Task brief – Repeat the data that follows, word for word, without the images.
------------------------
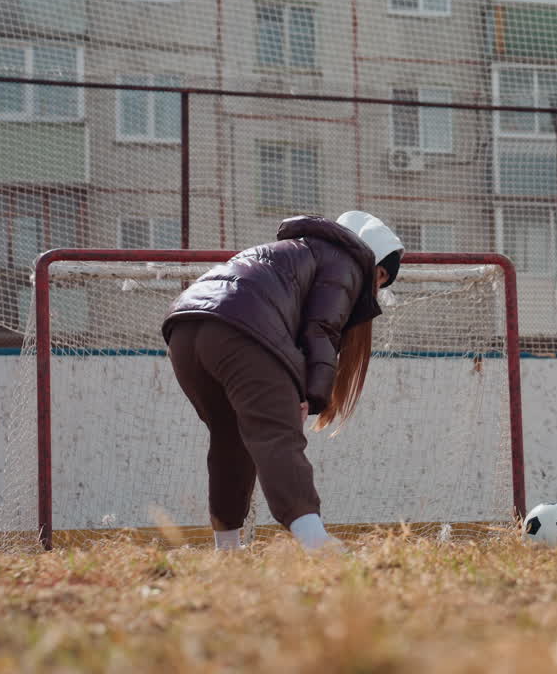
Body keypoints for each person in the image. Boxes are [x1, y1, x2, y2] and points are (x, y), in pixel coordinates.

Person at [162, 211, 404, 551]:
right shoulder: (346, 262)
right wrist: (312, 396)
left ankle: (227, 549)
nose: (376, 287)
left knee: (230, 440)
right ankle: (316, 543)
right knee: (277, 434)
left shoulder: (296, 251)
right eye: (380, 275)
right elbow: (322, 329)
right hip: (240, 330)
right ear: (370, 258)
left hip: (184, 331)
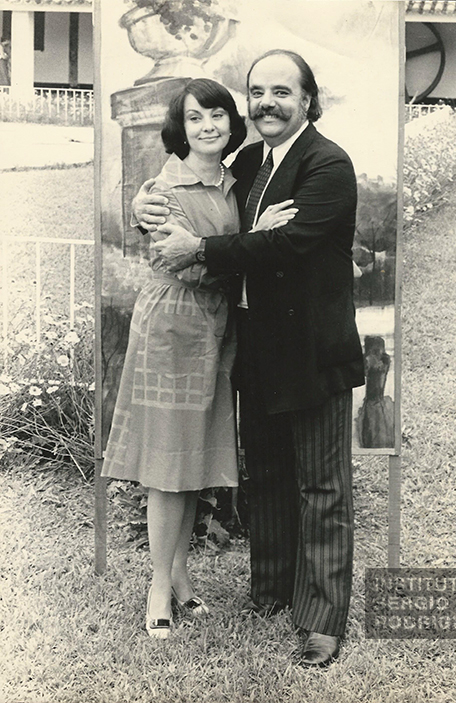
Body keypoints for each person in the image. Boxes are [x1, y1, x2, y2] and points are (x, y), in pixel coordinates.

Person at [134, 50, 364, 666]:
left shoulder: (328, 164)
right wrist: (144, 205)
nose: (267, 103)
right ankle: (272, 593)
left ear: (308, 100)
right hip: (254, 349)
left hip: (312, 352)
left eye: (282, 93)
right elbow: (189, 179)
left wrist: (210, 245)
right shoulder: (250, 162)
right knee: (266, 481)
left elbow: (288, 244)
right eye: (258, 92)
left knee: (321, 487)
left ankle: (320, 621)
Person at [102, 78, 295, 638]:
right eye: (194, 118)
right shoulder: (163, 188)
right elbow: (189, 264)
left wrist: (249, 244)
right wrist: (256, 242)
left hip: (217, 328)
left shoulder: (235, 183)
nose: (207, 126)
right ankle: (158, 587)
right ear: (179, 128)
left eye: (216, 115)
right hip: (174, 327)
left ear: (232, 123)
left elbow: (221, 258)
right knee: (167, 464)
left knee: (190, 461)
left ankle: (180, 577)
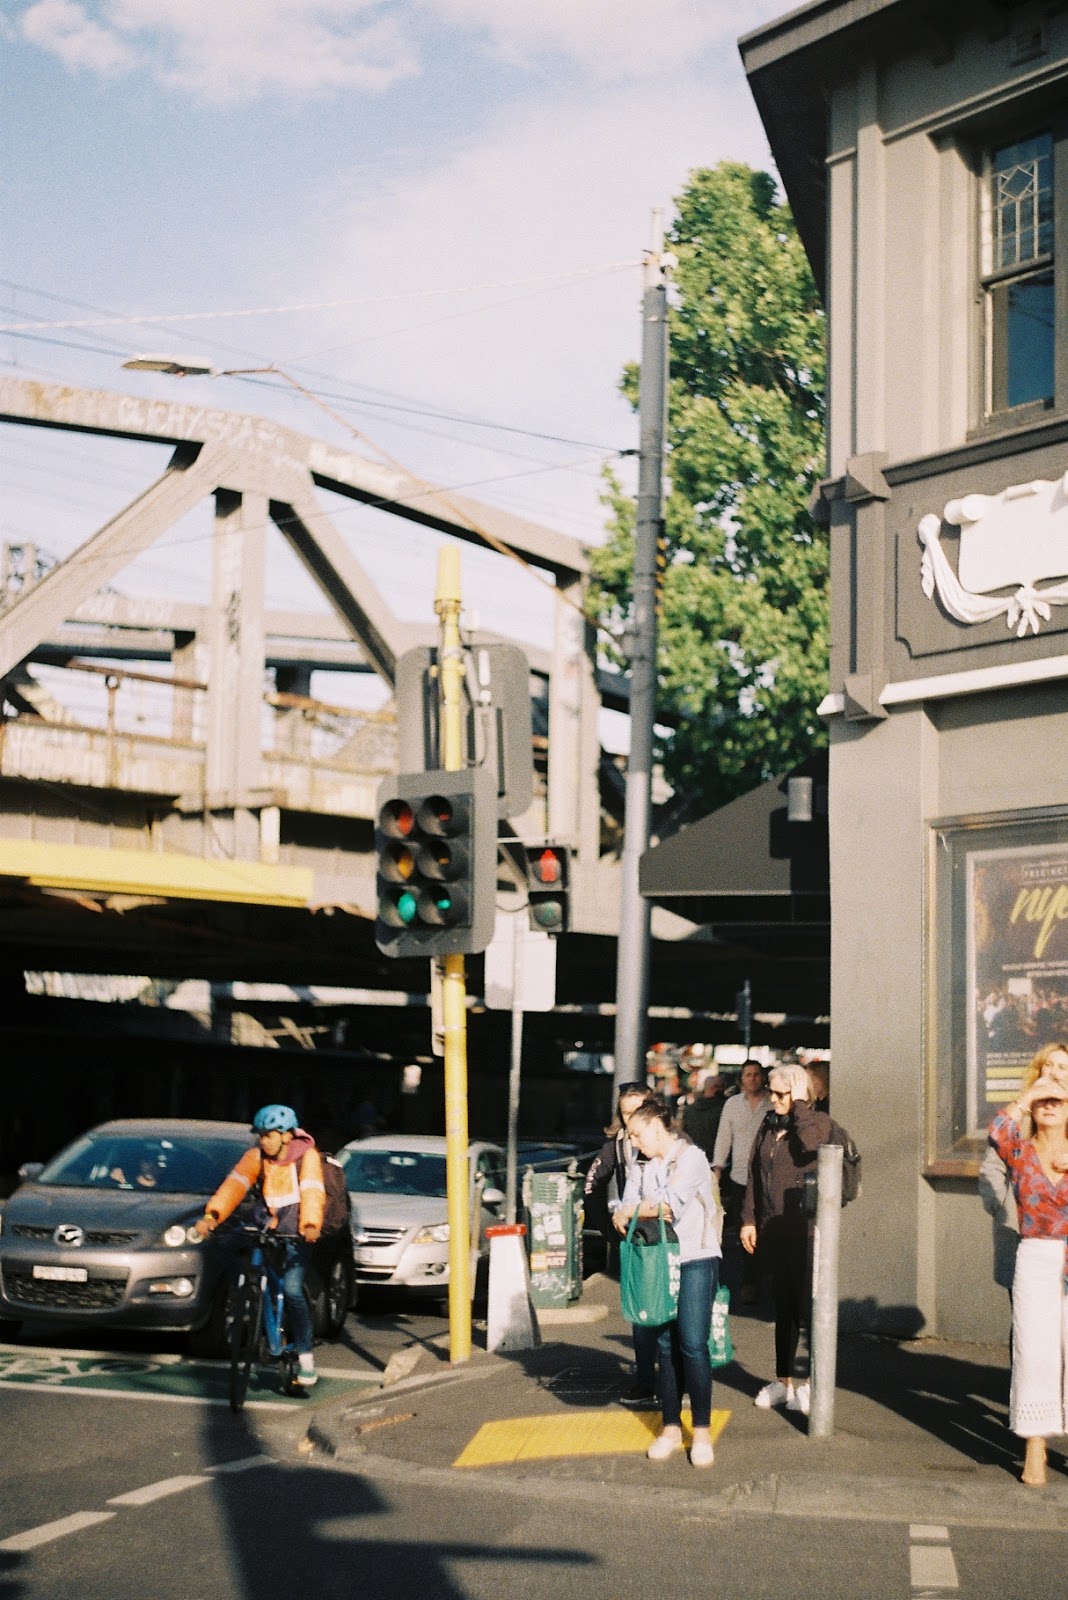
------------------------
Answer for this exercise –
Body keypoints for each person in the image. Boxes are [x1, y1, x2, y2] and points are (x, y), in pixel coordinates.

Person at [162, 211, 404, 551]:
right shoulder: (346, 262)
right wrist: (312, 396)
left ankle: (227, 549)
nose: (376, 287)
left knee: (230, 440)
right ankle: (316, 543)
right knee: (277, 434)
left shoulder: (296, 251)
right eye: (380, 275)
right elbow: (322, 329)
right hip: (240, 330)
right ear: (370, 258)
left hip: (184, 331)
Body keypoints for each person in the image. Boxes are [x1, y1, x2, y2] and points are (x, y), in pixel coordinates.

Person at [134, 50, 364, 666]:
left shoulder: (328, 164)
right wrist: (144, 205)
nose: (267, 103)
right ankle: (272, 593)
left ear: (308, 100)
right hip: (254, 349)
left hip: (312, 352)
left eye: (282, 93)
right elbow: (189, 179)
left wrist: (210, 245)
right shoulder: (250, 162)
right knee: (266, 481)
left elbow: (288, 244)
right eye: (258, 92)
left knee: (321, 487)
left ankle: (320, 621)
Person at [102, 78, 295, 638]:
right eye: (194, 118)
right shoulder: (163, 188)
right elbow: (189, 264)
left wrist: (249, 244)
right wrist: (256, 242)
left hip: (217, 328)
left shoulder: (235, 183)
nose: (207, 126)
right ankle: (158, 587)
right ear: (179, 128)
left eye: (216, 115)
right hip: (174, 327)
left ear: (232, 123)
left elbow: (221, 258)
right knee: (167, 464)
left knee: (190, 461)
left ankle: (180, 577)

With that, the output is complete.